So here goes part 2 of this journey, words don't describe my amazement at how beautifully God orchestrated this part of the story up to this point. He works in ways that I didn't ever see coming and it is so cool (for lack of a better word).
I wrote about my nearly catastrophic first day at FNBA a while back, but these last three months have been such a blessing. The way it started should have been a warning sign to me that what I think is best, isn't always what is really best.
It started with quitting school after one semester with the goal of working full time, but not having a job. For a month, I halfheartedly job hunted and applied to some random jobs here and there. Nothing ever came back to me and after four weeks I was still in square one and starting to feel frustrated. Then I got an email. It was from a close family friend who wanted to alert me to a job opening at the bank where he worked. I read part of the description and promptly deleted the email. I would have to be on the phone 99% of the time and that alone was enough for me to decide that it wasn't the job for me. Sitting at a desk wasn't what I had pictured at all either. So boom. Delete. Move on.
A few days later my dad asked me about the email. Apparently, he had gotten the email sent to him on my behalf as well as a phone call from our friend recommending that he encourage me to apply. I told my dad I wasn't interested and why and right as I hung up with my dad I got a phone call from said family friend and his wife. After about half an hour they had convinced me that I should at least apply. They told me about the extensive hiring process and I figured if, at some point during the process, something went wrong, then I'd know it wasn't meant to be. (I basically assumed something would go wrong because I had convinced myself this wasn't the place I was going to be working.) I went through the interviews and tests waiting for the something that would go wrong to prove that I was right.
So about a week and a half later when I was starting my first day on the job I was shocked by how smooth the whole process had gone and how God had worked it all in ways that I clearly didn't see coming. I had a lot of things to learn (I still do) but everyone has been so helpful and easy to work with!
I figured that once I had a job I wouldn't want to leave for the summer only a few months after I started working. So once I got the job at FNBA I just assumed that summer would definitely not happen even though I had considered it a few times during the month without a job.
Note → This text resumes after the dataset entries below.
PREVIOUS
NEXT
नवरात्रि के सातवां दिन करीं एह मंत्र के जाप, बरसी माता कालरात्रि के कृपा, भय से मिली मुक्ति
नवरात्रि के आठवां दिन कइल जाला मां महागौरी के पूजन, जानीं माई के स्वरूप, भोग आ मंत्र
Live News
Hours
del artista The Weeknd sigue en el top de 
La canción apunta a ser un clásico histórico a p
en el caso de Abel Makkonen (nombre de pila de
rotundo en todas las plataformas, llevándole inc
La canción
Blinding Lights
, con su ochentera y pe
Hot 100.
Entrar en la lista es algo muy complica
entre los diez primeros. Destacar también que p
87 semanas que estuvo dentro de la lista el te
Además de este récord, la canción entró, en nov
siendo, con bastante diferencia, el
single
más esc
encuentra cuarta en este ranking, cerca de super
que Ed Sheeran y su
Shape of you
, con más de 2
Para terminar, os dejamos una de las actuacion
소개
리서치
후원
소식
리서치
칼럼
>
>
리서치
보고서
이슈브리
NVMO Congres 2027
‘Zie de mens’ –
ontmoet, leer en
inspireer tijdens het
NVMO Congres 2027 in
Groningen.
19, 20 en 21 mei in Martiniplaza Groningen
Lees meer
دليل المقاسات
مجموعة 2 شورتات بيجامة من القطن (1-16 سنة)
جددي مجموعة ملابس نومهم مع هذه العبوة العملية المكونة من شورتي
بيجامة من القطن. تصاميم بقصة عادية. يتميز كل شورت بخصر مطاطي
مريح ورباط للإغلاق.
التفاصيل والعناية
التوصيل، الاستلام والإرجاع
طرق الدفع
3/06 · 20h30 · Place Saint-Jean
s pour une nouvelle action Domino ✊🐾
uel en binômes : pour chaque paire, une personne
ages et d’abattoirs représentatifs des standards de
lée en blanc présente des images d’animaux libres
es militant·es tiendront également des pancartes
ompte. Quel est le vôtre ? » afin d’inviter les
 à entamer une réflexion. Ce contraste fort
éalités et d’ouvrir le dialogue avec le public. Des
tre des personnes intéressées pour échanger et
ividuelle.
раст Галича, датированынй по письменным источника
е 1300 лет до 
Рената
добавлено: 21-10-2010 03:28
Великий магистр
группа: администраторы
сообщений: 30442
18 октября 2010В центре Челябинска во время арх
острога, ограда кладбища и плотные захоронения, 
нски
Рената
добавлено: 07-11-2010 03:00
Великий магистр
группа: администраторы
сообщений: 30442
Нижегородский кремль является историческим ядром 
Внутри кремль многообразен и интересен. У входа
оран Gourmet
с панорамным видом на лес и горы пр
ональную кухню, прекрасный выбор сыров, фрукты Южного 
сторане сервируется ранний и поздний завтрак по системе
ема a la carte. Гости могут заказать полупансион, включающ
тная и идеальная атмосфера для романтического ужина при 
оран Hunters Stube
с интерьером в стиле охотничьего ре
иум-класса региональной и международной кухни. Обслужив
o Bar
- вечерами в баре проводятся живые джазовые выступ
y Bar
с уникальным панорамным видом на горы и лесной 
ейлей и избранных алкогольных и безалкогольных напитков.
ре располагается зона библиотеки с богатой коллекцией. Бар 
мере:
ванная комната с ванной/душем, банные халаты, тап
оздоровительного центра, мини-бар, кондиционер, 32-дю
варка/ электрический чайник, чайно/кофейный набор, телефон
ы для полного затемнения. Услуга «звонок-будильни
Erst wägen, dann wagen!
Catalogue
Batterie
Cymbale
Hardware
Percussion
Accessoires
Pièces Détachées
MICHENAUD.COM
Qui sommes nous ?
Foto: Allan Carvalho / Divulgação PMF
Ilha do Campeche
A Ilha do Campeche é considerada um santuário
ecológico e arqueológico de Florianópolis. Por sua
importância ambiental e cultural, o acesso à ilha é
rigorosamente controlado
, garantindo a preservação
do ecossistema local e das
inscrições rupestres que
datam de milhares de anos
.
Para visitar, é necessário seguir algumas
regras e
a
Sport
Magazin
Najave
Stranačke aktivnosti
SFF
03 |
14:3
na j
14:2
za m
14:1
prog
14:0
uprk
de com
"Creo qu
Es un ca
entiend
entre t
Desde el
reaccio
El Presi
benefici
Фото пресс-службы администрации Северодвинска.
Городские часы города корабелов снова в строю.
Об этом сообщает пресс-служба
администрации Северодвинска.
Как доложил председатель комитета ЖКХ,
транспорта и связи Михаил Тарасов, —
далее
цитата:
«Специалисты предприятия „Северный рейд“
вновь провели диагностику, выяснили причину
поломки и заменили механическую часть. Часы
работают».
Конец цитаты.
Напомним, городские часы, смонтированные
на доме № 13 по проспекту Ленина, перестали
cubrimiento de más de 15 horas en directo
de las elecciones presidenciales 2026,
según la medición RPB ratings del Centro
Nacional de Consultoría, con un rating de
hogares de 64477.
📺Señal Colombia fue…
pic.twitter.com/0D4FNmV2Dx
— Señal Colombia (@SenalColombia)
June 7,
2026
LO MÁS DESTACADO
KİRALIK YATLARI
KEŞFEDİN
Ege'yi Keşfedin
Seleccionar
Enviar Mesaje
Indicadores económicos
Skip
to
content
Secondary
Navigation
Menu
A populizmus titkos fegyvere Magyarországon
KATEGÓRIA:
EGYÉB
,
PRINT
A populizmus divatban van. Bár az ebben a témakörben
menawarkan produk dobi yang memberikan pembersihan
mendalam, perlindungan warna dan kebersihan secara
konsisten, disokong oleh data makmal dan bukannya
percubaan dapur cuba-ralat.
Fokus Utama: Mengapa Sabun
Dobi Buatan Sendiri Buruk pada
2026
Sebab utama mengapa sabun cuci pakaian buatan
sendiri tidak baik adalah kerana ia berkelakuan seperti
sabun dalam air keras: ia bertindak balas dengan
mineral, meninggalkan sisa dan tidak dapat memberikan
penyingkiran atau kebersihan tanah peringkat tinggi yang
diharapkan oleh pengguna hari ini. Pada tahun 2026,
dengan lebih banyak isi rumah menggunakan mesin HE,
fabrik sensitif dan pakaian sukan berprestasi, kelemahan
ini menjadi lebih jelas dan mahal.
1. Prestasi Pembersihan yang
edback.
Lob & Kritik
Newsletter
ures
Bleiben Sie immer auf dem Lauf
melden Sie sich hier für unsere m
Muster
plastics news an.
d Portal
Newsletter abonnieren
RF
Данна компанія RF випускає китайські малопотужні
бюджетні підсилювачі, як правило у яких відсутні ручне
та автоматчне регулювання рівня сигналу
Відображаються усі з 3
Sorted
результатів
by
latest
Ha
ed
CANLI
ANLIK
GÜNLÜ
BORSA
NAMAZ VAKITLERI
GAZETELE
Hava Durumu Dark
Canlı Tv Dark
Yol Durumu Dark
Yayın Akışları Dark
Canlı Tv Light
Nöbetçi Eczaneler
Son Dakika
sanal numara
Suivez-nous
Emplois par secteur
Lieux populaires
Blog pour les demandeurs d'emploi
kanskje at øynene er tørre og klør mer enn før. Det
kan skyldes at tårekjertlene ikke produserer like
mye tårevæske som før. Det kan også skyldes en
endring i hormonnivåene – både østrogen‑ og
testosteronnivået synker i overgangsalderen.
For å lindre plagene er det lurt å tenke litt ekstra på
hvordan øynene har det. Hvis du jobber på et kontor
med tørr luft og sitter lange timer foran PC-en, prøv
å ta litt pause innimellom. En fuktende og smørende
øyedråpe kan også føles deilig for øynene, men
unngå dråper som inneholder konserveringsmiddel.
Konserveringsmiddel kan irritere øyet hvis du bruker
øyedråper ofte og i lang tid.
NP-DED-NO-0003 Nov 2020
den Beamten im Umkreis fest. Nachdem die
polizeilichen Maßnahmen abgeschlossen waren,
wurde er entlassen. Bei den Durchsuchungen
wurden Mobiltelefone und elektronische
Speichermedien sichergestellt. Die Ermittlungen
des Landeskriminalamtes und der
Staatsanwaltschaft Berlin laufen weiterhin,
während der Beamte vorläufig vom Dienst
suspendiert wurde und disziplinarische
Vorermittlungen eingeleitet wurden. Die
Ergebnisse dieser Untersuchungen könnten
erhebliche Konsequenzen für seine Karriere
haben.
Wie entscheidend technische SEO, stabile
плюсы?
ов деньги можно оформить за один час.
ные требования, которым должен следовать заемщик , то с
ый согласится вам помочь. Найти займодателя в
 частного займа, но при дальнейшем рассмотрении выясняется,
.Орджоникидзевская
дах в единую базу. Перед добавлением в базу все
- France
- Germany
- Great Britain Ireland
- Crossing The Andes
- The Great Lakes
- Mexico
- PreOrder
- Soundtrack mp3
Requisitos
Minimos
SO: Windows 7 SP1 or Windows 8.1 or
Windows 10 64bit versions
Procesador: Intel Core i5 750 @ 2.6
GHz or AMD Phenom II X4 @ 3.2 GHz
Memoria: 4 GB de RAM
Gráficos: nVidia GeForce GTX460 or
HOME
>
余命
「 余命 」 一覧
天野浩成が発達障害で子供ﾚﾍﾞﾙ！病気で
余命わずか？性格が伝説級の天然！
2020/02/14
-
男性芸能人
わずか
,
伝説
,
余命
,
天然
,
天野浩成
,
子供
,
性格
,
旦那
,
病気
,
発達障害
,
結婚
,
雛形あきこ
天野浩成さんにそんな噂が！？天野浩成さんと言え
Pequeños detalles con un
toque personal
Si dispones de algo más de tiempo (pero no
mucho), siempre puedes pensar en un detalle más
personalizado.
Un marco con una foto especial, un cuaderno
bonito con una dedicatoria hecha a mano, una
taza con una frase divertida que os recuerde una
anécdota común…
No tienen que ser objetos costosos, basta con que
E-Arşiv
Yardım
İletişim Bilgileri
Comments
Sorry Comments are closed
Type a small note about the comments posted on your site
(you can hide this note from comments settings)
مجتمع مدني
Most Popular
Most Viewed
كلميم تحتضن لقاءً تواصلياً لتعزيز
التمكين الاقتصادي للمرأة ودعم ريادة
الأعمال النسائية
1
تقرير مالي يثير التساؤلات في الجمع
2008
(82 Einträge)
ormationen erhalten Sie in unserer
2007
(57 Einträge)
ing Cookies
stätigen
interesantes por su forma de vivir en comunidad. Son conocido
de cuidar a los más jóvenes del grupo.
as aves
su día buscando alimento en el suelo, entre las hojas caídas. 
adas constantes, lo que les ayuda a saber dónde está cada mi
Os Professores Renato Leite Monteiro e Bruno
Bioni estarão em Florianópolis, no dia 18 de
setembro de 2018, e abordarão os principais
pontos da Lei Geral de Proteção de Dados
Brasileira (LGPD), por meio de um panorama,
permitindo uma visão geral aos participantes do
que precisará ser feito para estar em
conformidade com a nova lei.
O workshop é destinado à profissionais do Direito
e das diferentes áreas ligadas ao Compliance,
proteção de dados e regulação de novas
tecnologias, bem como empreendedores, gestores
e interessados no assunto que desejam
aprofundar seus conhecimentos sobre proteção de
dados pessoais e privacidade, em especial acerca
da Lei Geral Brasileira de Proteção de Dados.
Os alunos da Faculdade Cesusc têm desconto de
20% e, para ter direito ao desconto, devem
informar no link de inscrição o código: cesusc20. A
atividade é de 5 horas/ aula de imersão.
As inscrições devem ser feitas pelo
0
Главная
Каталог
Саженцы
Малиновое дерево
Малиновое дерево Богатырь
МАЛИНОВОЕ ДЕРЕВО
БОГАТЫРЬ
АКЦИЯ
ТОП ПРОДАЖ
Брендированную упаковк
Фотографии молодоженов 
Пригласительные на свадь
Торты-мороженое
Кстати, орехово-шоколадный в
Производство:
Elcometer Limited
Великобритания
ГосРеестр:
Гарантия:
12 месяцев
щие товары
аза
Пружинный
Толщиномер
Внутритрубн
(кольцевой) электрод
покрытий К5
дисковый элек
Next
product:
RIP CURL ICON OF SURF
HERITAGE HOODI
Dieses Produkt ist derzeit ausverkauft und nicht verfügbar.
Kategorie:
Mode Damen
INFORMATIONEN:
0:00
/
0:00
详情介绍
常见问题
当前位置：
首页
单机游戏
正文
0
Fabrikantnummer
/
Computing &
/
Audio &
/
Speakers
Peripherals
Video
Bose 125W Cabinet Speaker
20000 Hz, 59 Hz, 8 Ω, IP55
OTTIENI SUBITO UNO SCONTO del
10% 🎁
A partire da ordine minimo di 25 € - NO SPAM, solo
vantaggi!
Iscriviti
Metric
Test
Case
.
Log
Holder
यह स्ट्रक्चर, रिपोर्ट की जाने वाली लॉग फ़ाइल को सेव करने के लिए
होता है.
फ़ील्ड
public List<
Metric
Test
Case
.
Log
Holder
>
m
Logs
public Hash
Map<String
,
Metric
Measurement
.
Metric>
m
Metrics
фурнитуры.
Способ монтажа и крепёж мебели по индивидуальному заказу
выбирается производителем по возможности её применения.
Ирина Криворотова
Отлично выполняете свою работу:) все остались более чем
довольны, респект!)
During one of the interviews, while looking at my application, my current supervisor asked me about my past experience working at camp and if I would ever want to do that again. I told him just that I had thought about it before having a job but probably wouldn't once I started working. He said that a lot of the college students working at the bank either go home for the summer or do an internship, so if I wanted to spend another summer at camp it would be perfectly fine. He brought it up again about a month later and restated that it would be okay to apply. This past week I got to tell him that I'd be leaving for camp at the end of May and that I would be gone through the middle of August.
Not only was I astounded to get a job that I certainly never expected to enjoy but then also be able to leave for the summer and know that I will be able to come back and continue working! Such an amazing gift. As God continues to point me to camp this summer, I'm most excited to see how He will continue to work and show Himself bigger than my expectations and stronger than my doubts and assumptions!!